Links: Karoo Botanic Garden, Worcester, RSA.

Keimblatt orbiculata ist im südlichen Afrika beheimatet, wird aber weltweit in warmen Klimazonen mit zahlreichen ausgewählten, benannten Formen kultiviert. Diese Pflanze ist eine traditionelle Behandlung für Warzen und Abszesse.
Links: Auf einem Display von Trewidden Nursery zu sehen.

Keimblatt orbiculata var orbiculata Linnaeus 1753
Syn. Keimblatt decussata Sims 1824

Diese Vielfalt von Keimblatt orbiculata umfasst zahlreiche strauchige Pflanzen, die früher als eigenständige Arten galten. Die Blätter sind variabel in der Form, haben aber im Allgemeinen eine ovale Form, normalerweise glatt, aber manchmal mit einem gewissen Grad an Pubertät. Blattränder und Spitzen sind oft gerötet. Die Dolden der röhrenförmigen Blüten sind in Gelb- bis Rottönen gehalten und werden im Frühling und Sommer hergestellt.

Heimisch in Angola, Namibia und Südafrika.

Keimblattpapillaris Linnaeus f. 1782
Dieser Zwerg Keimblatt hat kleine eiförmige grüne bis rosagraue Blätter. Der Blütenstand ist ein kurzer, klebriger Stiel, der eine kleine Gruppe grünlich-orangefarbener Glocken mit zurückgebogenen Blütenblattspitzen trägt. Der Blütenstiel, die Kelchblätter und die Blütenblätter sind kurz weichhaarig.

Heimisch in Namibia und der Kapprovinz von Südafrika.

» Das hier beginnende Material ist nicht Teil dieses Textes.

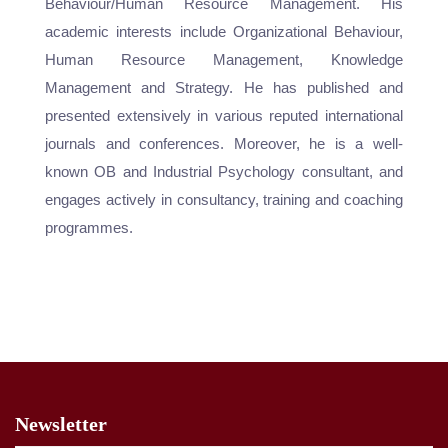
Behaviour/Human Resource Management. His
academic interests include Organizational Behaviour,
Human Resource Management, Knowledge
Management and Strategy. He has published and
presented extensively in various reputed international
journals and conferences. Moreover, he is a well-
known OB and Industrial Psychology consultant, and
engages actively in consultancy, training and coaching
programmes.
Newsletter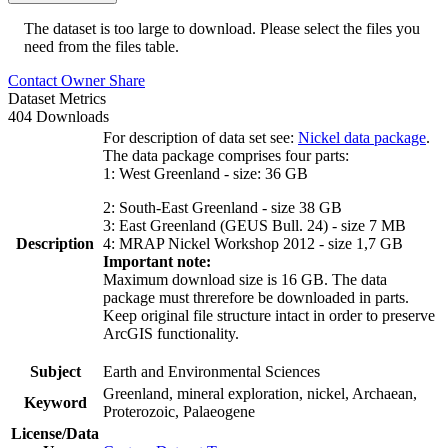
The dataset is too large to download. Please select the files you
need from the files table.
Contact Owner
Share
Dataset Metrics
404 Downloads
For description of data set see:
Nickel data package
.
The data package comprises four parts:
1: West Greenland - size: 36 GB
2: South-East Greenland - size 38 GB
3: East Greenland (GEUS Bull. 24) - size 7 MB
Description
4: MRAP Nickel Workshop 2012 - size 1,7 GB
Important note:
Maximum download size is 16 GB. The data
package must threrefore be downloaded in parts.
Keep original file structure intact in order to preserve
ArcGIS functionality.
Subject
Earth and Environmental Sciences
Greenland, mineral exploration, nickel, Archaean,
Keyword
Proterozoic, Palaeogene
License/Data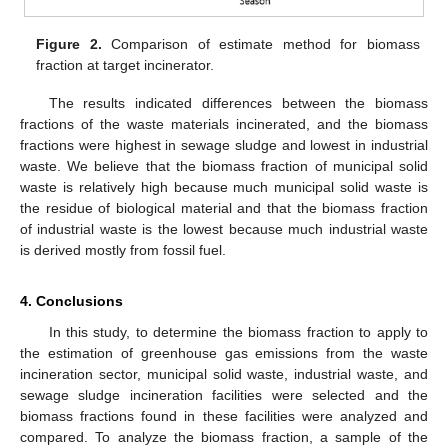
Figure 2.
Comparison of estimate method for biomass
fraction at target incinerator.
The results indicated differences between the biomass
fractions of the waste materials incinerated, and the biomass
fractions were highest in sewage sludge and lowest in industrial
waste. We believe that the biomass fraction of municipal solid
waste is relatively high because much municipal solid waste is
the residue of biological material and that the biomass fraction
of industrial waste is the lowest because much industrial waste
is derived mostly from fossil fuel.
4. Conclusions
In this study, to determine the biomass fraction to apply to
the estimation of greenhouse gas emissions from the waste
incineration sector, municipal solid waste, industrial waste, and
sewage sludge incineration facilities were selected and the
biomass fractions found in these facilities were analyzed and
compared. To analyze the biomass fraction, a sample of the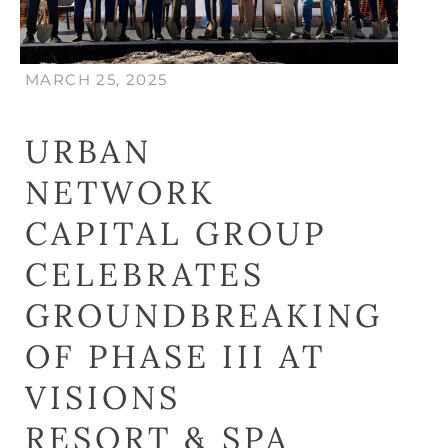
MARCH 25, 2025
URBAN
NETWORK
CAPITAL GROUP
CELEBRATES
GROUNDBREAKING
OF PHASE III AT
VISIONS
RESORT & SPA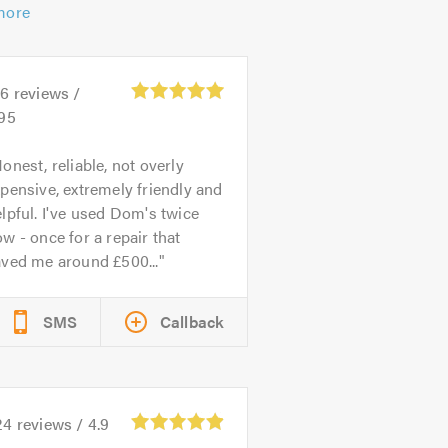
more
26
reviews /
.95
onest, reliable, not overly
pensive, extremely friendly and
lpful. I've used Dom's twice
w - once for a repair that
aved me around £500...
SMS
Callback
24
reviews /
4.9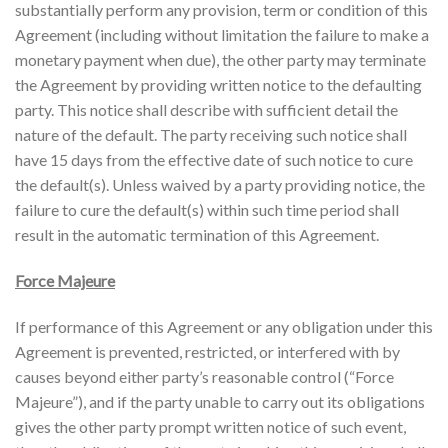
substantially perform any provision, term or condition of this
Agreement (including without limitation the failure to make a
monetary payment when due), the other party may terminate
the Agreement by providing written notice to the defaulting
party. This notice shall describe with sufficient detail the
nature of the default. The party receiving such notice shall
have 15 days from the effective date of such notice to cure
the default(s). Unless waived by a party providing notice, the
failure to cure the default(s) within such time period shall
result in the automatic termination of this Agreement.
Force Majeure
If performance of this Agreement or any obligation under this
Agreement is prevented, restricted, or interfered with by
causes beyond either party’s reasonable control (“Force
Majeure”), and if the party unable to carry out its obligations
gives the other party prompt written notice of such event,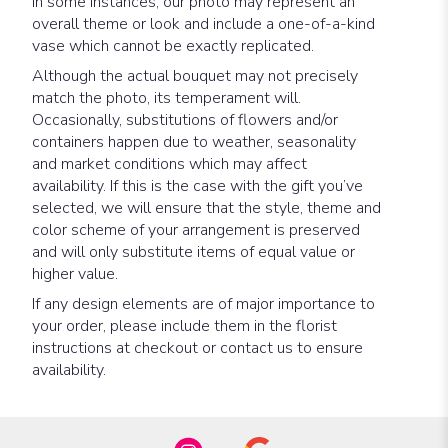
In some instances, our photo may represent an
overall theme or look and include a one-of-a-kind
vase which cannot be exactly replicated.
Although the actual bouquet may not precisely
match the photo, its temperament will.
Occasionally, substitutions of flowers and/or
containers happen due to weather, seasonality
and market conditions which may affect
availability. If this is the case with the gift you’ve
selected, we will ensure that the style, theme and
color scheme of your arrangement is preserved
and will only substitute items of equal value or
higher value.
If any design elements are of major importance to
your order, please include them in the florist
instructions at checkout or contact us to ensure
availability.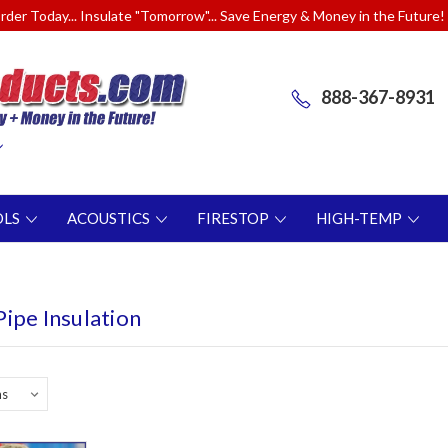
rder Today... Insulate "Tomorrow"... Save Energy & Money in the Future!
888-367-8931
OLS
ACOUSTICS
FIRESTOP
HIGH-TEMP
ipe Insulation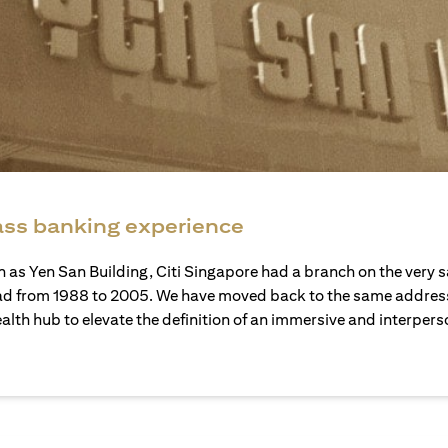
ass banking experience
 as Yen San Building, Citi Singapore had a branch on the very 
d from 1988 to 2005. We have moved back to the same address
ealth hub to elevate the definition of an immersive and interper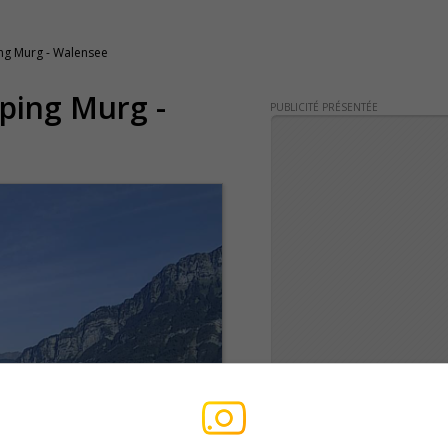
g Murg - Walensee
ping Murg -
PUBLICITÉ PRÉSENTÉE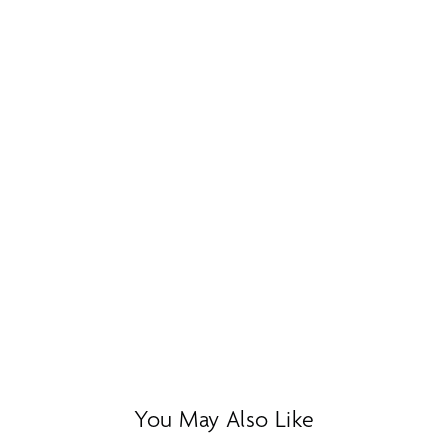
You May Also Like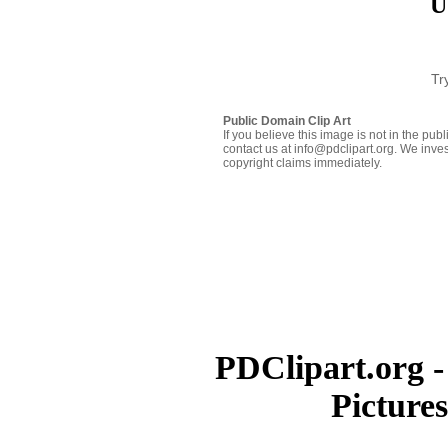
U
Tr
Public Domain Clip Art
If you believe this image is not in the pu
contact us at info@pdclipart.org. We inves
copyright claims immediately.
PDClipart.org -
Picture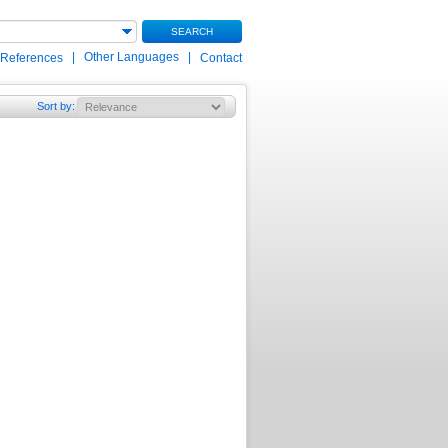
SEARCH
|
Other Languages
|
 References
Contact
Sort by
: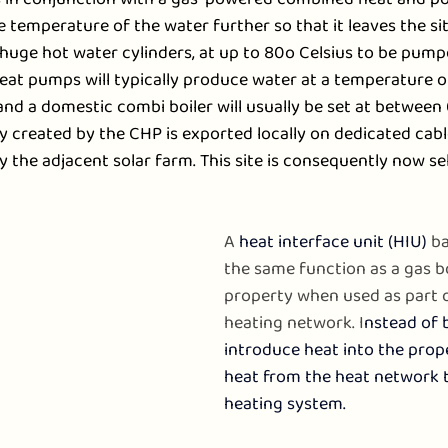
e temperature of the water further so that it leaves the sit
e huge hot water cylinders, at up to 80o Celsius to be pumpe
eat pumps will typically produce water at a temperature 
and a domestic combi boiler will usually be set at between
ity created by the CHP is exported locally on dedicated cabl
y the adjacent solar farm. This site is consequently now sel
A 
heat interface unit (HIU)
 ba
the same function as a gas boi
property when used as part 
heating network. I
nstead of 
introduce heat into the proper
heat from the heat network t
heating system.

Keimblatt tomentosa ssp. ladismithensis Tölken 1977
Benannt nach: Typ Lebensraum um Ladismith am Westkap.
Ein niedrig wachsender Strauch aus dem Westkap von Südafrika, der häufig in Sammlungen von Sukkulenten vorkommt. Die unteren Äste haben schälende Rinde. Die länglichen Blätter haben abgeflachte Oberflächen und abgerundete Unterseiten. Die Enden der Blätter sind gewellt, manchmal gerötet und alle Oberflächen sind kurz weichhaarig. Im Sommer bilden sich Gruppen von rosa bis orangefarbenen röhrenförmigen Blüten.